[BEGIN Text section]
First, let's revisit. Tharp's figurative works on paper in 2007, combined both fine lines and portentous clouds of ink that hinted at both entropy and libido. They were a revelation of fragility, grace, flawed perfection and instability. So much so that by the time Tharp was included in the 2010 Whitney Biennial everyone was doing it, though in many cases it was a just a stylistic affectation. After all, it is comparatively easy to copy what others have already done, even if Storm Tharp is a virtuoso. Sadly, most people can't tell the difference between A- and A+ work (A+ also gets very expensive) but put your face within a foot of a Tharp and you can see it. The line and ink effects are more relaxed and less twee. In short it is less of a stylistic inclusion than a personal vocabulary that had imposed itself on the artist in the studio, well before before he himself fully accepted it. That is often a good sign.
You see, Tharp is the sort of artist that though gifted with prodigious abilities, is also wary of becoming formulaic or utilizing craft as a crutch that cloys for attention more than the heuristic whole of the work. He may be the best portrait artist the Pacific Northwest has produced since Chuck Close, but he will always be judged against that 2007 show, just like everyone else who does figurative works on paper in the area is.
Holding a Peach (works on paper gallery corner)
Fast forward to 2012 and we have
Storm Tharp's latest exhibition, Holding a Peach. It is a show with no faces and a more limited use of the wet on wet ink cloud device, which even morphs into a kind of tongue in cheek tie-dye with a little Japanese paper folding thrown in. It is a rejection of standard portraiture in favor of posture and the psychological texture of clothing that evokes classical (ie ruined) Greek sculpture. It is an ingenious way to show everyone there is more going on here, while willfully refusing to recreate 2007. Thus, more than any Storm Tharp show, Holding a Peach is work about the body and the way that form is animated psychically. There is a certain yoga to this work.
[END Text section]
> _Set tasks_:
**1.** Print the Storm Tharp review verbatim, everything from "You see, Tharp" down to "paper gallery corner)".
**2.** Carry on the Storm Tharp review, picking up after its last sentence.
[BEGIN Data lines]
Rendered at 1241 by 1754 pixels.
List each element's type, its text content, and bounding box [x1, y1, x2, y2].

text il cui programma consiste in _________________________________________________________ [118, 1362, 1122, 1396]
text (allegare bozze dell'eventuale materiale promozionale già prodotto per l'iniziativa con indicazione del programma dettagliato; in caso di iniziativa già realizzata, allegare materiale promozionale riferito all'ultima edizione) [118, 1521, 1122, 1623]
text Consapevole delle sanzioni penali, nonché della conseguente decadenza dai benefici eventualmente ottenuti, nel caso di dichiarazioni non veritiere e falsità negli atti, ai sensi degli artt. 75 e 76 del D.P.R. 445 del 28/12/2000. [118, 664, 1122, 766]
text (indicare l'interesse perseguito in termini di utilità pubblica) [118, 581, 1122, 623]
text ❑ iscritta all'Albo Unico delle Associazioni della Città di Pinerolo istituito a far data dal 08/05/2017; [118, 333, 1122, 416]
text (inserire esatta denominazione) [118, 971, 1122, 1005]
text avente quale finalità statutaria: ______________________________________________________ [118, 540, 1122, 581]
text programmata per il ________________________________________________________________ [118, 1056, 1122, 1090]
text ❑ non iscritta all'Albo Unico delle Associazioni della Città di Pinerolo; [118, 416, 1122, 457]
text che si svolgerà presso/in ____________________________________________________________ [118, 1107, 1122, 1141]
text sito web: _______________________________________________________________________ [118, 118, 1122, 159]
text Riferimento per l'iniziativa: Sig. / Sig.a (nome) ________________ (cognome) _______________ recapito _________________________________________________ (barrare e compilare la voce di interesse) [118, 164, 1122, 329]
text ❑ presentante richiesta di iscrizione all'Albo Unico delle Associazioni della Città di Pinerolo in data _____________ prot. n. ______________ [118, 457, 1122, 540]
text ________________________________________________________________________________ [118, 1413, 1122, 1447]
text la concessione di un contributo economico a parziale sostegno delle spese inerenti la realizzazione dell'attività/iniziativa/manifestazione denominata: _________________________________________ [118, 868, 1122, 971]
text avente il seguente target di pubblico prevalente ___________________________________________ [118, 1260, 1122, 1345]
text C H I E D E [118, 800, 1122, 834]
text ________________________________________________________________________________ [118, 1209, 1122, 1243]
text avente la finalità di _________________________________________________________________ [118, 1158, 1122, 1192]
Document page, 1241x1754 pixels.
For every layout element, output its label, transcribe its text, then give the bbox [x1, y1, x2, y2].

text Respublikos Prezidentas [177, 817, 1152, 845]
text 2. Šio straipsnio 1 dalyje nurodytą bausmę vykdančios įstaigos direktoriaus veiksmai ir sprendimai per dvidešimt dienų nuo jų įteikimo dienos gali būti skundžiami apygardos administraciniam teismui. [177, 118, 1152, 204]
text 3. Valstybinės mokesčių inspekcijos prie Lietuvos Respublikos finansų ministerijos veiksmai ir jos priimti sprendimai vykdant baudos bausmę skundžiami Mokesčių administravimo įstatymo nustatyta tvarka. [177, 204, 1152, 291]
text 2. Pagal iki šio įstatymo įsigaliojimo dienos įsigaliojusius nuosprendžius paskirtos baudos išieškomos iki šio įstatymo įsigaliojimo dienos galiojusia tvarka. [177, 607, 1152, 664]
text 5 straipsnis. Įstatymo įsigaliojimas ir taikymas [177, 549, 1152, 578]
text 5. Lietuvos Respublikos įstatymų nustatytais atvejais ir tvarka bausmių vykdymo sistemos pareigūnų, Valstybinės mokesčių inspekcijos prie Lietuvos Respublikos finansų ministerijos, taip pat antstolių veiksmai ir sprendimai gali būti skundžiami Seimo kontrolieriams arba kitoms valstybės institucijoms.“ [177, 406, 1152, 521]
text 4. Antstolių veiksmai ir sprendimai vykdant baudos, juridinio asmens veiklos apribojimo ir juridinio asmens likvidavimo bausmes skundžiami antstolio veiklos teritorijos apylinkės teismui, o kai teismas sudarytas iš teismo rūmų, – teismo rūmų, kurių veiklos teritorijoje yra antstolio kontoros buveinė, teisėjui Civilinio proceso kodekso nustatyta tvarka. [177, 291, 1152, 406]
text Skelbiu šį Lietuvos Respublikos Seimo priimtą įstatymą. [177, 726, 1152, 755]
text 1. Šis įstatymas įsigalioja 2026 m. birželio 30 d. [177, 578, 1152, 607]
[END Data lines]
> _Answers below_:
**1.**
You see, Tharp is the sort of artist that though gifted with prodigious abilities, is also wary of becoming formulaic or utilizing craft as a crutch that cloys for attention more than the heuristic whole of the work. He may be the best portrait artist the Pacific Northwest has produced since Chuck Close, but he will always be judged against that 2007 show, just like everyone else who does figurative works on paper in the area is.
Holding a Peach (works on paper gallery corner)

**2.**
Overall, Holding a Peach feels more intimate than any other Storm Tharp show and I even suspect there are perhaps only one or two models, whereas the 2007 show was a show related to a mock-epic cast of separate characters that that Storm constructed somewhat from a circle of acquaintances. The title itself, Holding a Peach should also confirm to everyone that is a show about the body. It is even separated neatly into two galleries, one mostly for drawings the other mostly for sculpture.
(detail) Spring Picture (Strut with Collar)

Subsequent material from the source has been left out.